Women's ages ranged from 20 to 49 years old, and about 12% of study participants were under 25. At their first visit, 92% of the women accepted the vaginal ring, though some participants declined to take the ring with them during subsequent clinic visits, with the acceptance rate dropping to 79% over the next several months.
Excluding women who became pregnant or became HIV positive, 73% of women accepted the ring for all 12 months of follow-up. Of the women who accepted the ring and returned the devices to the clinic, about 86% appear to have used the ring for some period of time, although it's not clear if they used it consistently.
The uptake and use of the ring was higher in HOPE than it was in ASPIRE, indicating that pre-existing familiarity with the ring encouraged more women to use it. None of the serious adverse events reported in the study were related to the study drug. As well, there were no birth defects observed among 70 pregnancies during the study.
The primary objective of the HOPE study was to determine adherence and safety of the ring in an approximation of a real-world setting. The secondary objective was to measure HIV incidence and antiretroviral resistance.
By the end of the one-year study, 35 women were HIV positive, meaning that for every 100 women followed over the course of an entire year, 2.7 of them became HIV positive. Women were also offered HIV prevention counseling in addition to the dapivirine ring.
Because there was no placebo group, researchers drew from the placebo arm of the ASPIRE trial and estimated that HIV incidence rate without the dapivirine ring would have been about 4.4%.
From there, they estimated that the ring created a 39% reduction in HIV risk. Dieffenbach noted that although study authors were careful in their analysis, the 39% estimate should be interpreted cautiously, because it was derived without a true placebo arm.

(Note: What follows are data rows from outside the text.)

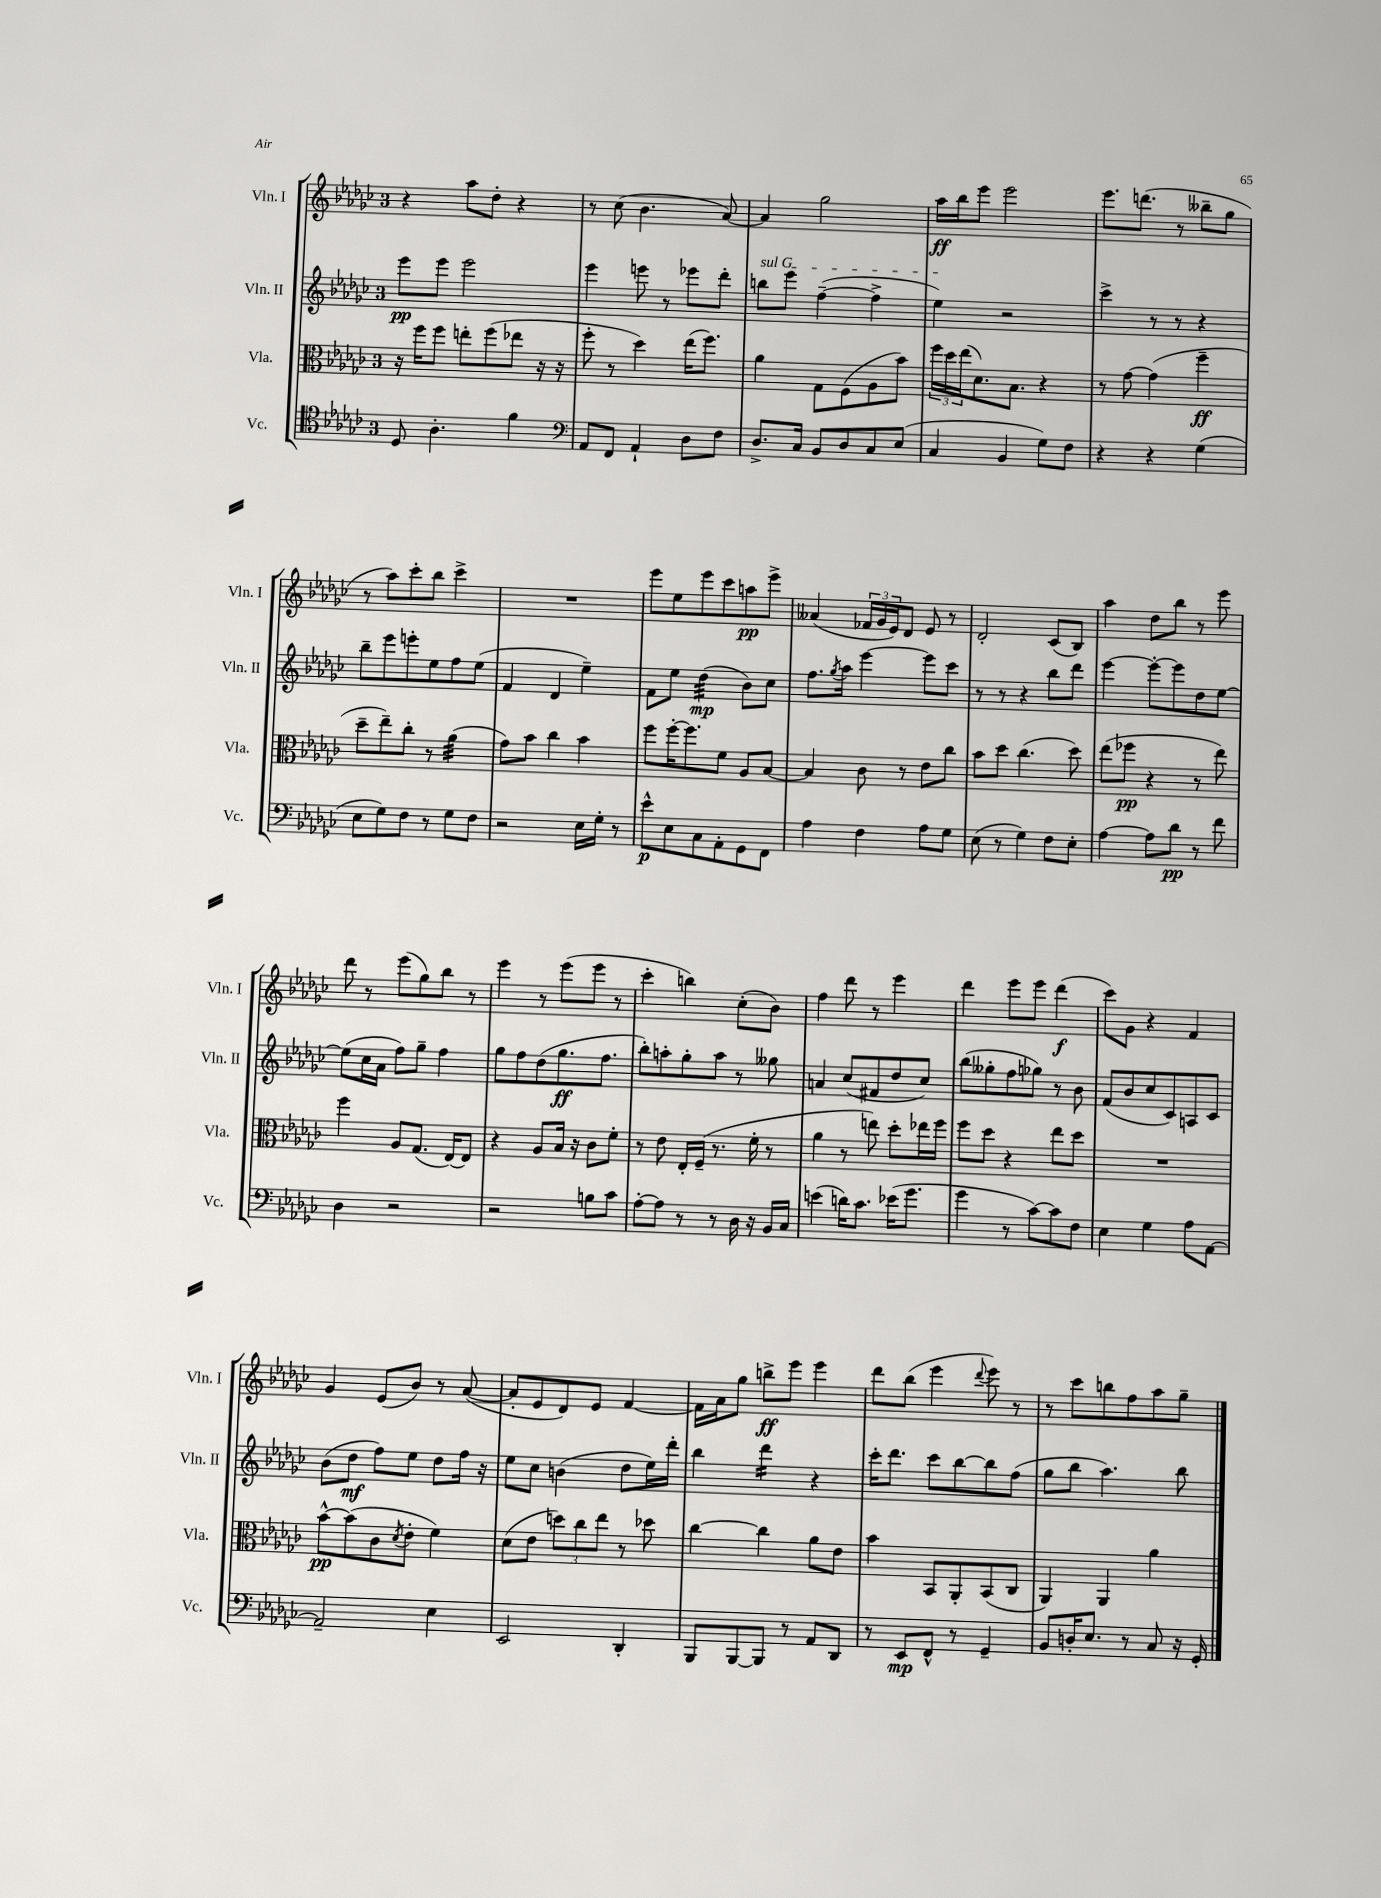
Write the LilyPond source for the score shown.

<<
\new StaffGroup <<
\new Staff = "s0" \with { instrumentName = "Vln. I" shortInstrumentName = "Vln. I" } {
    \clef treble \key ges \major \once \override Staff.TimeSignature.style = #'single-digit \time 3/4
    r4 aes''8 des''8-. r4 |
    r8 ces''8( bes'4. aes'8~) |
    aes'4 ges''2 |
    aes''16\ff bes''16 ees'''8 ees'''2 |
    ees'''8. d'''8.( r8 beses''8-- ges''8 |
    r8 aes''8) ces'''8-. bes''8 ces'''4-> |
    R2. |
    ees'''8 ees''8 ees'''8 ces'''8 a''8\pp ees'''8-> |
    aeses'4( \tuplet 3/2 { fes'16 ges'16 ees'16) } des'8 ees'8 r8 |
    des'2-. ces'8( bes8) |
    aes''4 des''8 bes''8 r8 ees'''8 |
    des'''8 r8 ees'''8( ges''8) bes''8 r8 |
    ees'''4 r8 ees'''8( ees'''8 r8 |
    ces'''4-. b''4) ces''8-.( bes'8) |
    f''4 des'''8 r8 ees'''4 |
    des'''4 ees'''8 ees'''8 des'''4\f( |
    ces'''8) ges'8 r4 f'4 |
    ges'4 ees'8( bes'8) r8 aes'8~( |
    aes'8-. ees'8 des'8) ees'8 f'4~ |
    f'16 aes'16 ges''8 b''8->\ff ees'''8 ees'''4 |
    des'''8 bes''8( ees'''4 \appoggiatura { des'''8 } ees'''8) r8 |
    r8 ces'''8 b''8 f''8 aes''8 ges''8-- \bar "|." |
}
\new Staff = "s1" \with { instrumentName = "Vln. II" shortInstrumentName = "Vln. II" } {
    \clef treble \key ges \major \once \override Staff.TimeSignature.style = #'single-digit \time 3/4
    ees'''8\pp ees'''8 ees'''2 |
    ees'''4 e'''8 r8 ees'''8 des'''8-. |
    \once \override TextSpanner.bound-details.left.text = \markup { \italic "sul G" } b''8\startTextSpan ees'''8 f''4~--( f''4-> |
    ees''4\stopTextSpan) r2 |
    ces'''4-> r8 r8 r4 |
    bes''8-- ees'''8 e'''8-. ees''8 f''8 ees''8( |
    f'4 des'4 ees''4--) |
    f'8 ees''8 des''4:32\mp( bes'8) ces''8 |
    f''8. \acciaccatura { ges''8 } aes''16 ees'''4~ ees'''8 ces'''8 |
    r8 r8 r4 bes''8 des'''8 |
    ees'''4~ ees'''8~-. ees'''8 des''8 ees''8~ |
    ees''8( ces''16 aes'16 f''8) ges''8-- f''4 |
    ges''8 f''8 des''8( ges''8.\ff f''8. |
    bes''8-.) a''8-. ges''8-. a''8 r8 geses''8 |
    a'4 ces''8( fis'8 des''8 ces''8) |
    bes''8( geses''8-. f''8 ges''8) r8 bes'8 |
    f'8( bes'8 ces''8 ces'8) a8 ces'8 |
    bes'8( des''8\mf f''8) ees''8 des''8 f''16 r16 |
    ees''8 ces''8 b'4( des''8 ees''16) des'''16-. |
    bes''4 des'''4:16 r4 |
    ces'''16-. des'''8. ces'''8 bes''8~ bes''8 f''8( |
    ges''8 bes''8 aes''4.) bes''8 \bar "|." |
}
\new Staff = "s2" \with { instrumentName = "Vla." shortInstrumentName = "Vla." } {
    \clef alto \key ges \major \once \override Staff.TimeSignature.style = #'single-digit \time 3/4
    r16 f''16 f''8 e''8-. f''8( ees''8 r16 r16 |
    f''8-. r8 des''4) ees''16( f''8.) |
    aes'4 ges8 f8( aes8 bes'8) |
    \tuplet 3/2 { f''16 des''16 ees''16( } des'8.) bes8. r4 |
    r8 ges'8~ ges'4( f''4--\ff |
    des''8-- ees''8--) ces''8-. r8 aes'4:32( |
    ges'8) bes'8 ces''4 bes'4 |
    f''8 f''16~-. f''8. f'8 aes8 bes8~ |
    bes4 ces'8 r8 ees'8 ces''8 |
    bes'8 des''8 ces''4.( des''8) |
    ees''8( fes''8\pp r4 r8 ees''8) |
    f''4 aes8 ges8.( ees16~) ees8 |
    r4 aes8 bes16 r16 ces'8 f'8-. |
    r8 ees'8 ees16-. f16--( r8. f'16-. r8 |
    aes'4 r8 e''8) des''8-. ees''16 f''16 |
    f''8 des''8 r4 ees''8 des''8 |
    R2. |
    bes'8~-^\pp bes'8( ces'8 \acciaccatura { des'8 } ees'8-. f'4) |
    des'8( ees'8 \tuplet 3/2 { d''8) ces''8 ees''8 } r8 des''8 |
    ces''4~ ces''4 aes'8 ees'8 |
    bes'4 bes,8 aes,8-. bes,8( ces8 |
    aes,4) aes,4 aes'4 \bar "|." |
}
\new Staff = "s3" \with { instrumentName = "Vc." shortInstrumentName = "Vc." } {
    \clef tenor \key ges \major \once \override Staff.TimeSignature.style = #'single-digit \time 3/4
    des8 aes4.-. f'4 |
    \clef bass aes,8 f,8 aes,4-! des8 f8 |
    des8.-> ces16 bes,8 des8 ces8 ees8( |
    ces4 bes,4 ges8) f8 |
    r4 r4 ges4( |
    ees8 ges8) f8 r8 ges8 f8 |
    r2 ees16 ges16-. r8 |
    ees'8-^\p ees8 ces8 aes,8-. ges,8 f,8 |
    aes4 f4 aes8 ges8 |
    ees8( r8 ges4) f8 ees8-. |
    aes4~ aes8 des'8\pp r8 f'8 |
    des4 r2 |
    r2 b8 ces'8 |
    aes8~-. aes8 r8 r8 des16 r16 bes,16 ces16 |
    e'4( d'16) ces'8. ees'16( ges'8. |
    ges'4 r8 ces'8~) ces'8 f8 |
    ees4 ges4 aes8 aes,8~ |
    aes,2-- ees4 |
    ees,2 des,4-. |
    bes,,8 bes,,8~ bes,,8 r8 aes,8 des,8 |
    r8 ees,8\mp f,8-^ r8 ges,4-- |
    bes,8 d16-. ees8. r8 ces8 r16 ges,16-. \bar "|." |
}
>>
>>
\layout { \context { \Score \remove "Bar_number_engraver" } }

And, although adherence in HOPE appeared to be higher than in ASPIRE, it is still not clear whether or not women used the rings exactly as prescribed. Investigators measured adherence by checking whether the dapivirine had been released from the returned rings, which would only happen if it was inserted into the vagina.
"What we know is that a significant number of the rings were used, but that doesn't mean a significant number of the women consistently used the rings. We don't want to conflate those two statements," said Dieffenbach.
"The study still needs to finish data that will look at the level of consistent ring use in individual women," he added. "I will be very curious to see in subgroup analysis if there's a group of women that have high use that [the ring] gave 50% to 60% efficacy. That data needs to be developed."
In both HOPE and ASPIRE, the ring appeared to work better in women who were older than 21 years old, with investigators hypothesizing that older women may be more likely to leave the rings in place.
"We've tried hard to increase the adherence of this, and I think that we obviously need to do much better," said Anthony Fauci, M.D., director of the National Institute of Allergy and Infectious Diseases at the National Institutes of Health.
"There is no easy answer," Fauci said.
Even with questions left unanswered about the vaginal dapivirine ring, many experts are hoping that the prevention tool will be more widely accessible soon.
"Women urgently need more options for HIV prevention that fit into their lives," said the HOPE study's lead author, Jared Baeten, M.D., Ph.D., professor of global health, medicine and epidemiology at the University of Washington, according to a press release.
"We need all these partially protective methods, because there is never going to be one method that is perfect, scientifically, at 100%," said Warren.